11719 Northeast 95th St.
Vancouver, WA 98682
ITEM 2. Identity and Background:
a. Luc Hardy
b. 303 Cognewaugh Road
Greenwich - Cos Cob, CT 06807
c. Principal Occupation: Consultant
Principal Employer: Sagax Development Corp.
303 Cognewaugh Road
Greenwich - Cos Cob, CT 06807
d. None
e. None
f. France
ITEM 3. Source and Amount of Funds or Other Consideration
In August 1994, Hardy v. Saliva Diagnostic Systems, Inc., Ronald L.
Lealos, Eugene Seymour and Richard S. Kalin, was filed in United States
District Court, District of Connecticut by Luc Hardy, a former director
and officer of the Company (the "Action"). The complaint alleged several
causes of action against the Company and individual defendants, including
former directors and officers of the Company, including breach of Mr. Hardy's
employment agreement with the Company, intentional interference with
contract by the individual defendants, slander and deceptive trade
practices, all arising from his employment termination by the Company. A
judgment was entered against the Company on March 23, 1999 for approximately
$1,675,000. Pursuant to a settlement agreement dated July 2, 1999 (the
"Settlement"), the Company issued approximately 1,500,000 shares of its
common stock and will pay approximately $290,000 in cash over a two-year
period to Mr. Hardy. As a part of this settlement, Mr. Hardy has agreed to
enter into a two-year consulting agreement pursuant to which Mr. Hardy will
provide consulting services to the Company. The settlement was to become
effective upon Mr.
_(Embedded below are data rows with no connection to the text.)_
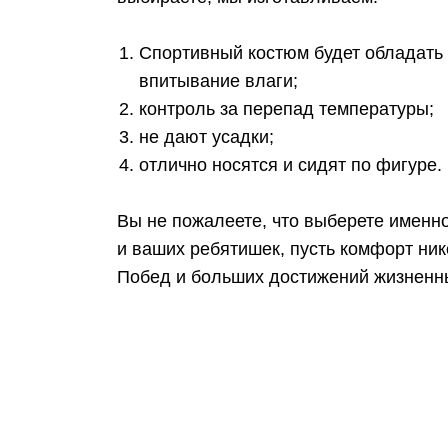
Спортивный костюм будет обладать 
впитывание влаги;
контроль за перепад температуры;
не дают усадки;
отлично носятся и сидят по фигуре.
Вы не пожалеете, что выберете именно
и ваших ребятишек, пусть комфорт ник
Побед и больших достижений жизненн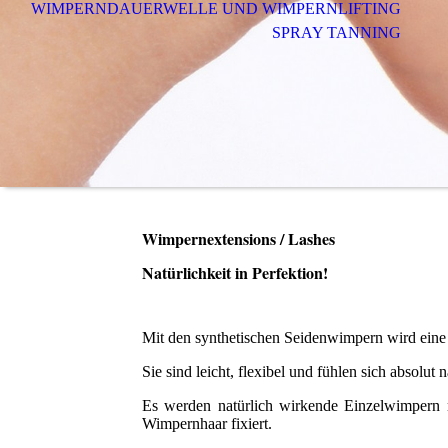
WIMPERNDAUERWELLE UND WIMPERNLIFTING
SPRAY TANNING
Wimpernextensions / Lashes
Natürlichkeit in Perfektion!
Mit den synthetischen Seidenwimpern wird eine 
Sie sind leicht, flexibel und fühlen sich absolut n
Es werden natürlich wirkende Einzelwimpern m
Wimpernhaar fixiert.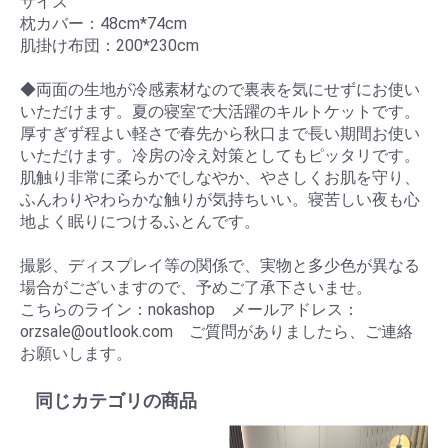
サイズ
枕カバー：48cm*74cm
肌掛け布団：200*230cm
◆両面の生地が冷感素材なので裏表を気にせずにお使い
いただけます。夏の寝室で大活躍のキルトケットです。
厚すぎず程よい軽さで春先から秋口まで長い期間お使い
いただけます。冷房の冷え対策としてもピッタリです。
肌触り非常に柔らかでしなやか、やさしくお肌を守り、
ふんわりやわらかな触りが気持ちいい。寝苦しい夜も心
地よく眠りにつけるふとんです。
撮影、ディスプレイ等の関係で、実物と多少色が異なる
場合がございますので、予めご了承下さいませ。
こちらのライン：nokashop メールアドレス：
orzsale@outlook.com ご質問がありましたら、ご連絡
お願いします。
同じカテゴリの商品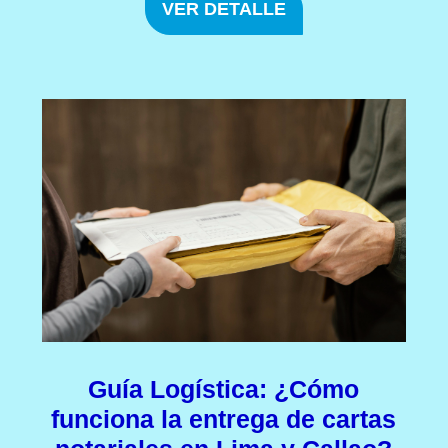
VER DETALLE
Guía Logística: ¿Cómo
funciona la entrega de cartas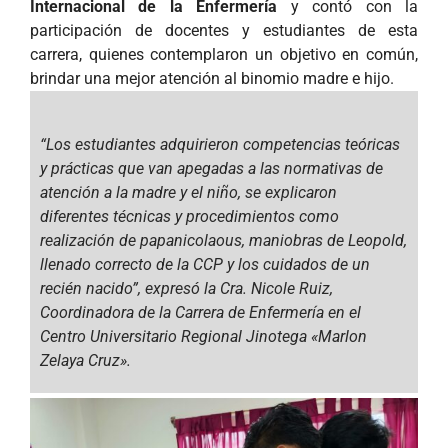
Internacional de la Enfermería
y contó con la
participación de docentes y estudiantes de esta
carrera, quienes contemplaron un objetivo en común,
brindar una mejor atención al binomio madre e hijo.
“Los estudiantes adquirieron competencias teóricas
y prácticas que van apegadas a las normativas de
atención a la madre y el niño, se explicaron
diferentes técnicas y procedimientos como
realización de papanicolaous, maniobras de Leopold,
llenado correcto de la CCP y los cuidados de un
recién nacido”, expresó la Cra. Nicole Ruiz,
Coordinadora de la Carrera de Enfermería en el
Centro Universitario Regional Jinotega «Marlon
Zelaya Cruz».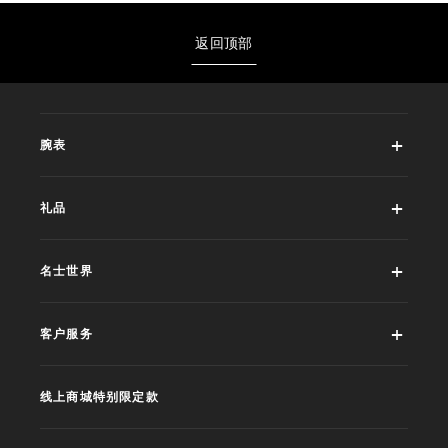
返回顶部
腕表
礼品
名士世界
客户服务
线上商城特别限定款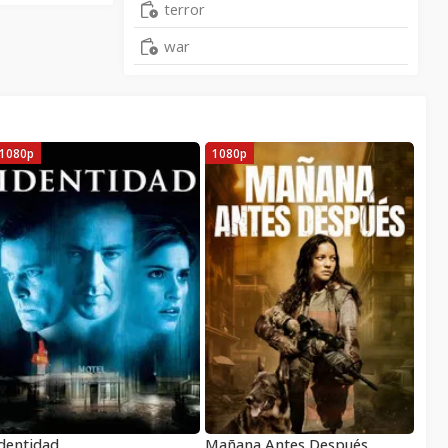
terror
war
1080p
1080p
dentidad
Mañana Antes Después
Hardy's filing of a satisfaction and release of the
judgment, as well as a stipulation of dismissal with prejudice of the Action,
both of which have now occurred.
ITEM 4. Purpose of Transaction
The shares issued pursuant to the Settlement were acquired for, and are
being held for, investment purposes. Hardy has no plan or proposal that is
related to, or would result in, any of the actions enumerated in Item 4 of the
instructions to Schedule 13D.
<PAGE>
ITEM 5. Interest in Securities of Issuer
a. Aggregate Number: 1,500,000 shares of Common Stock, par value
$.01; Percentage of Class: 18.49%. This information is as of
April 30, 1999. Percentages are based on the information supplied by the
April 30, 1999 Form SB-2 filed with the Securities and Exchange Commission by
issuer which states that, as of April 30, 1999 there were 8,113,544 shares
of Common Stock outstanding.
b. Hardy has the sole power to vote, direct the vote, dispose
of or direct the disposition of all the shares described in paragraph (a).
c. None
d. N/A
e. N/A
ITEM 6. Contracts, Arrangements, Understandings or Relationships with
Respect to Securities of the Issuer.
None
ITEM 7. Material to Be Filed as Exhibits
None
Signature
After reasonable inquiry and to the best of my knowledge and belief, I
certify that the information set forth in this statement is true, complete
and correct.
July **, 1999 s/Luc Hardy
- - ------------------------------ ______________
[Date] LUC HARDY
The original statement shall be signed by each person on whose behalf the
statement is filed or his authorized representative. If the statement is signed
on behalf of a person by his authorized representative (other than an
executive officer or general partner of the filing person), evidence of the
representative's authority to sign on behalf of such person shall be filed with
the statement, provided, however, that a power of attorney for this purpose
which is already on file with the Commission may be incorporated by
reference. The name of any title of each person who signs the statement shall
be typed or printed beneath his signature.